Allora vado verso il pronto soccorso dove trovo finalmente qualcuno a cui chiedo dove si ritirano le analisi. Mi danno le indicazioni  ed io torno a girare ma senza esito, finalmente arriva un signore che dovendo anch’egli ritirare degli esami mi indica lo sportello giusto e riesco a portare a termine la” missione”.

Quando ho ringraziato l’impiegata per il lavoro svolto le ho detto di riferire al propio dirigente che forse qualche cartello con delle indicazioni sarebbe stato molto utile .

La signora mi ha guardato senza rispondere ed io me ne sono andata con il dubbio : la signora non ha capito o l’ho stupita con la mia sfacciataggine?

Questi sono i fatti, ma urge qualche  considerazione:   i dirigenti dove sono?

Ben venga una bella sala d’aspetto ( vuota) con il telvisore acceso a tutto volume, la ludoteca per i bambini( nessuno) in attesa della visita pediatrica, ma qualche cartello con le indicazioni per arrivare allo sportello desiderato  perchè no?

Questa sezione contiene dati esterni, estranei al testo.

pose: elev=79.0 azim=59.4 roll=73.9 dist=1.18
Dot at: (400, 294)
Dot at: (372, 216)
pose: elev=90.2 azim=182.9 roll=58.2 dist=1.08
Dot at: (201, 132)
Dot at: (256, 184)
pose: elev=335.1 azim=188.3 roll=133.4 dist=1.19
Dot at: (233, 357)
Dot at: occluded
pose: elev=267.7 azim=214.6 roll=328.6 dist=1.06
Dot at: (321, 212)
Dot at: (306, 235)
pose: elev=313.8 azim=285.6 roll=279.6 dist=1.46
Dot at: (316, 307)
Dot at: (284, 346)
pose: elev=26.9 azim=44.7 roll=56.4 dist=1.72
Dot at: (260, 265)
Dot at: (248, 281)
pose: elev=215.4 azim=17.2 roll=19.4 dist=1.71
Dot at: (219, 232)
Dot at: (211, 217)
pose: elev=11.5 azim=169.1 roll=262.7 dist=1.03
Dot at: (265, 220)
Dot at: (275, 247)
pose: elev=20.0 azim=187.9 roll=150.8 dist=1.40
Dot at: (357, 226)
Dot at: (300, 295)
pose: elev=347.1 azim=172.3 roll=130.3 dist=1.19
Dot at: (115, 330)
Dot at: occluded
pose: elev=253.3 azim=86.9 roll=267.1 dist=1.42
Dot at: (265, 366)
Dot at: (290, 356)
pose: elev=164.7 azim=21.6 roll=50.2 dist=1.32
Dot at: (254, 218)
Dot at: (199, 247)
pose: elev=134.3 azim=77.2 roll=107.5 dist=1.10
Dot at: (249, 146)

Non mi si venga a dire che le risorse sono poche , che negli uffici manca la carta per le fotocopie, quante fotocopie si sbagliano e si buttano nel cestino? E se qualche impiegato ‘riciclone’ con un pennarello provasse a fare dei cartelli a costo zero?

Mi si potrebbe obiettare che certe cose toccano a quella persona e non a quell’altra,ma io penso che le persone di buona volontà non devono chiedersi a chi tocca, devono darsi da fare e basta . I cambiamenti partono sempre dal basso tanto i dirigenti in caso di malattie personali sanno dove andare, ma le persone meno fortunate dove andranno  se il servizio pubblico lo distruggiamo?